Maralah and Taigan blocked the other side of the gate, working a spell in tandem that Lilia could not see, but she could sense. The air on this side was as heavy as the other. The pressure in her ears was so intense it affected her hearing. It was like being underwater.
Of course Taigan despised Maralah, but then, he despised a good many people.
He had also fought beside her for over two decades. Not so long, by his reckoning of time, but long when he considered how many other people he had been forced to put up with for any length of time. When it was just the two of them remaining, facing down twelve open gateways pouring hundreds of Tai Mora at them, well, he had an idea of their choices in such a situation.

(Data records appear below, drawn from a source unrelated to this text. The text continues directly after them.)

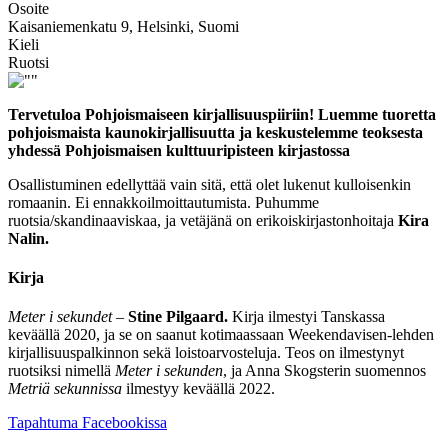
Osoite
Kaisaniemenkatu 9, Helsinki, Suomi
Kieli
Ruotsi
Tervetuloa Pohjoismaiseen kirjallisuuspiiriin! Luemme tuoretta
pohjoismaista kaunokirjallisuutta ja keskustelemme teoksesta
yhdessä Pohjoismaisen kulttuuripisteen kirjastossa
Osallistuminen edellyttää vain sitä, että olet lukenut kulloisenkin
romaanin. Ei ennakkoilmoittautumista. Puhumme
ruotsia/skandinaaviskaa, ja vetäjänä on erikoiskirjastonhoitaja
Kira
Nalin.
Kirja
Meter i sekundet
–
Stine Pilgaard.
Kirja ilmestyi Tanskassa
keväällä 2020, ja se on saanut kotimaassaan Weekendavisen-lehden
kirjallisuuspalkinnon sekä loistoarvosteluja. Teos on ilmestynyt
ruotsiksi nimellä
Meter i sekunden
, ja Anna Skogsterin suomennos
Metriä sekunnissa
ilmestyy keväällä 2022.
Avataan
Tapahtuma Facebookissa
uuteen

She no longer had a ward on him. He could do to her what he liked and walk away, burning through all of these foreign jistas and running off merrily into the woods or swimming endlessly across the sea, if he chose.

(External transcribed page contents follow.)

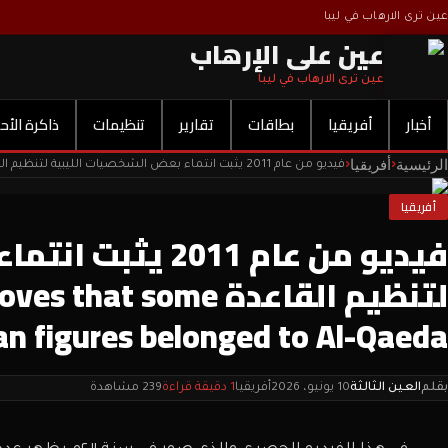
عين ترى الارهاب في ليبا
عين على الإرهاب
عين ترى الارهاب في ليبا
أخبار
أفريقيا
بطاقات
تقارير
تنظيمات
ذاكرة الأح
الرئيسية
أفريقيا
‹
‹
أفريقيا
فيديو من عام 2011
لتنظيم القاعدة t some
an figures belonged to Al-Qaeda
بقلم
العين الثالثة
10 يونيو، 2026
أفريقيا
1 دقيقة قراءة
239 مشاهدة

Taigan had a long, bitter memory. In this moment, facing the seething hordes of Tai Mora, he was reminded of Aaradua
n, and how the black, slithering plant flesh swarmed the blue walls of the hold, even as the living hold spat and hissed at them. Para, Lord of the Air, had not protected them then. The satellites had abandoned them. The Patron was dead. What were they in this moment, two cursed figures without a country, saving a bunch of pacifist cannibals? To what end?
Maralah tilted her head at him. The air was so heavy it felt like drinking soup.
He snorted at her. Raised his hands. Called for Oma, as much and as quickly as his body allowed.
“Five second delay?” Taigan asked.
“No,” Maralah said. “One hundred paces out, though.”
“That will hurt you.”
“I thought you’d like that.”
“I do.”
They called upon their stars, and wove a deadly burst of power in the air twenty paces out, right up against the wall of air.
Maralah made a sign, most likely to Kadaan, behind them. Taigan recognized it.
Drop the wall.
Taigan released his tangled spell, and braced for the blowback.
A massive blast of heat and air rushed through the wink, sending Taigan and Maralah with it. Lilia didn’t have time to move out of the way. The blast took the nearest of those at the gate off their feet, throwing them ten paces or more away.
Lilia landed in a tangle of others, ears ringing. She pushed her way back to the gate – it was still open. A great crater of fire consumed everything on the other side, but already figures were moving out of it.
“Anavha!” she called, but even to her own ears, her voice was muted, far away.
Anavha was key to everything. Without him they were stuck here, with no time to get back before Para left the sky. How would she manage that? Ships took days, days they did not have, not now.
Lilia stared out at a great rolling horizon; golden fields of grass as far as she could see. She pivoted, taking in the sheer breadth of it. She had never seen so much open space.